[THE TASK]:
Output the entries that follow character for character. Leave every image out.

[SUPPLIED INFORMATION]:
= Beginning of Section =
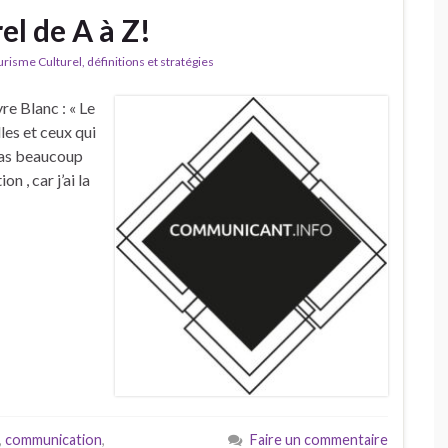
el de A à Z!
isme Culturel, définitions et stratégies
vre Blanc : « Le
les et ceux qui
pas beaucoup
n , car j’ai la
,
communication
,
Faire un commentaire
= End of Section =
[SOLVED PROBLEM]:
el de A à Z!
isme Culturel, définitions et stratégies
vre Blanc : « Le
les et ceux qui
pas beaucoup
n , car j’ai la
,
communication
,
Faire un commentaire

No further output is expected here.